BTW, mi Instagram account is just a placeholder and I can't imagine an algorithm suggesting that content. It seems like a default suggestion.

> ...I can't imagine an algorithm suggesting that content. It seems like a default suggestion.

This implies that the default suggestion isn't a data analyzed soup of what people of a given age / location / demographic / search text are most likely to respond to. Even if it is your first time to log on to a platform it is very much algorithm driven.

Keep in mind the FB algorithm is likely showing you that content more than to others since it might have detected it’d be annoying to you (and that results in better engagement metrics).
Have you seen sci-fi movies? It's all fake! And people are happy with this. Same here, it becomes annoying only after some time. Most didn't get to this point yet. By the time they get quality will be better, so like new again. After that even adults will have hard time telling apart reality from generated. Like little kids believe dreams are true.
Moderators really need to start cracking down on this stuff. If nothing else just posts per week limits or something.
> in a local facebook group for my town ... [someone posts AI promos]

> I opened the comments expecting to see other people complaining

people are less confrontational the more local it is

Funny to complain about content marketing that happens outside of HN, when content marketing is so popular here.

E.g. in this recent 800+ point submission[1] a company presents their product as the ultimate alternative to PaaS, their use case seems shallow and presents their product in positive light only.

[1]: https://www.hackerneue.com/item?id=45661253

I think it's not at all self-contradicting.

HN is a niche forum that is all about making things that scale. Most human interactions shouldn't scale, there's no space for them to be absorbed except by other humans.

Only the very top should scale down, and that can be done in more ways, some more ethical than others.

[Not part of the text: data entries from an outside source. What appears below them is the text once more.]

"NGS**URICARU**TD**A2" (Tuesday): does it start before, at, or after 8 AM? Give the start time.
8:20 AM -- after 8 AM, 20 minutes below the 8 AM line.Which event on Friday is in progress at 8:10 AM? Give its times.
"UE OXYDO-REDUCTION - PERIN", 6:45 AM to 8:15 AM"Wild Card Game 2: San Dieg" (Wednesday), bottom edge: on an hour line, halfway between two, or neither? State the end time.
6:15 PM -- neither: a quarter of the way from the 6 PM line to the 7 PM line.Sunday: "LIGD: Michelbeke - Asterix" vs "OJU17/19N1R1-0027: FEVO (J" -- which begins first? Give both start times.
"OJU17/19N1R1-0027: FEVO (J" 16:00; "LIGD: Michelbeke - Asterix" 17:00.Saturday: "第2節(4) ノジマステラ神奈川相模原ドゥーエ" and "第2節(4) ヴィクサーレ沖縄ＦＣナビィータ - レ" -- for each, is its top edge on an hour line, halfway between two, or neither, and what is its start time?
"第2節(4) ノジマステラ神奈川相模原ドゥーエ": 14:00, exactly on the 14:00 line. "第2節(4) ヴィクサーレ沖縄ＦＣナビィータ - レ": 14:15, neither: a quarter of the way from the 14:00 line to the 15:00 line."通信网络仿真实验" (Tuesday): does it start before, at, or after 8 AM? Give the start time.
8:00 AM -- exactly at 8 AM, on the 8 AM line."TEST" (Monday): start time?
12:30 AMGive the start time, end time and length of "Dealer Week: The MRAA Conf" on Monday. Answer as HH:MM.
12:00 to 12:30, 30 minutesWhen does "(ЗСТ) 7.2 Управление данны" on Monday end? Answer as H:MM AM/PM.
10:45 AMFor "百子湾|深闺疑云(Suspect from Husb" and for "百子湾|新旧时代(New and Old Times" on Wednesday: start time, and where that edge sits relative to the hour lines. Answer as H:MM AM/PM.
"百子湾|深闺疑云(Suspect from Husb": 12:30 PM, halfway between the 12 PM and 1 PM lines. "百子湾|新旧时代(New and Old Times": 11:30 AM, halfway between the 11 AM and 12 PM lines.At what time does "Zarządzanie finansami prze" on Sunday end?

I think it’s a generational thing. Younger people don’t really use Facebook very much and are much more active on TikTok and instagram, both of which I would describe as semi-hostile to AI, or at least the kind of lazy slop AI you’re talking about.
Those comments are probably AI as well
I'm actually writing fairly literally lol! If you want me to write more in-depth comments, I sure can! I'm not stupid enough to go generate them like you might be, I suppose. In fact, I think the whole thing is ridiculous, so I try to avoid it entirely!!
The internet will be more and more ai stuff.

At the end of the day, people don't care if it's real or not as long as it's either entertaining or tells them what they want to hear.